By Deborah Levine, MarketWatch
NEW YORK (MarketWatch) — Treasury prices gave up gains Wednesday, pushing short-term yields higher, after a report on the housing sector came in stronger than expected, while another report showed a little more inflation pressure.
Still to come is a Federal Reserve buyback and the release of minutes from the central bank’s latest policy meeting.
Yields on 10-year notes (UST10Y 3.63, +0.02, +0.64%) , which move inversely to prices, lately rose 1 basis point to 3.63%, after earlier falling to 3.59%. A basis point is one one-hundredth of a percent.
Yields on 2-year notes (UST2YR 0.85, +0.03, +3.53%) increased 2 basis points to 0.85%.
Thirty-year bond yields (UST30Y 4.67, +0.01, +0.21%) traded at 4.67%, after slipping to 4.64% earlier.
The Commerce Department said new construction of U.S. housing units rebounded in January to a stronger pace than economists expected. See story on housing starts.
The surprise was due to multifamily starts, which tend to be more volatile, so starts should recede in coming months, strategists at TD Securities said.
A separate report showed producer prices rose 0.8% last month, roughly in line with forecasts. But core prices, excluding food and energy, increased 0.5% — more than expected. Read more on PPI.
“Strong PPI gives one to the inflation hawks with the core gain the most since October 2008,” said strategists at CRT Capital Group. “The reaction is muted to be sure.”
Fed buyback, minutes
The Fed expects to buy $1.5 billion to $2.5 billion in 2021-2027 securities during the operation, which ends at about 11 a.m. Eastern. See recent Fed buyback results.
Minutes from the Fed’s recent Open Market Committee meeting, which ended Jan. 26, will be released at 2 p.m. Eastern.
The minutes are expected to show that policy makers were looking at improvements in economic data, as some have done in speeches since the meeting, analysts have said.

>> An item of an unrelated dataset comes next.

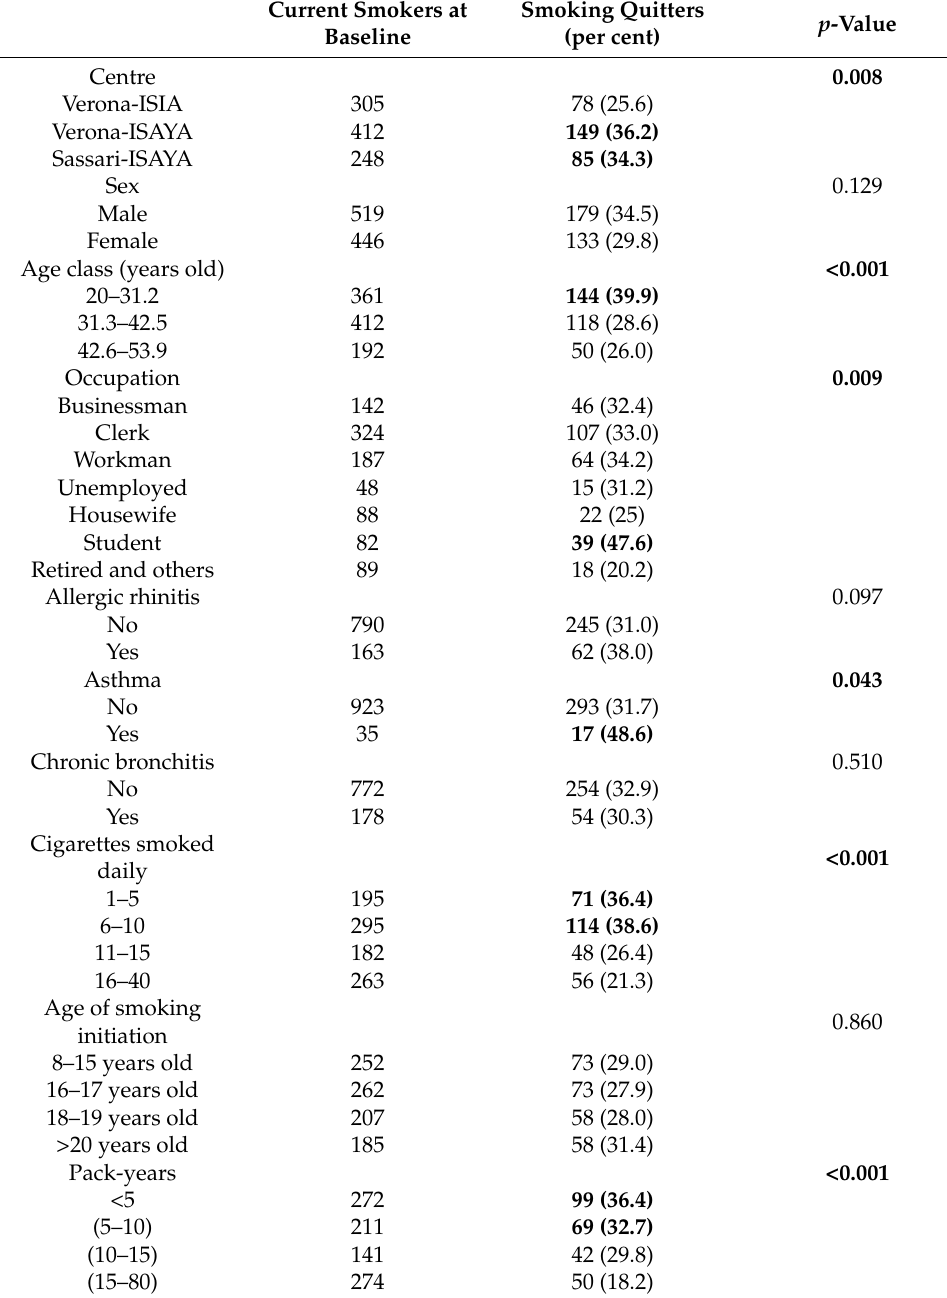
Table 2. Smoking cessation in a sample of 965 subjects who were current smokers at the baseline. Current Smokers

But rising oil and food prices probably still won’t be seen as a threat to broader inflation because the Fed considers them unlikely to push wages up, with such a high number of Americans unemployed. Incomes are a much bigger determinant of inflation in the U.S. than in some emerging economies, where rising food prices play a bigger role in inflation risks.
After the most recent Fed meeting, officials said in a statement that, “although commodity prices have risen, longer-term inflation expectations have remained stable, and measures of underlying inflation have been trending downward.” See Fed’s previous statement.
“I expect the tone to remain as it has been — one where headline inflation pressures are for the most part dismissed,” said William O’Donnell, U.S. government-bond strategist at RBS Securities.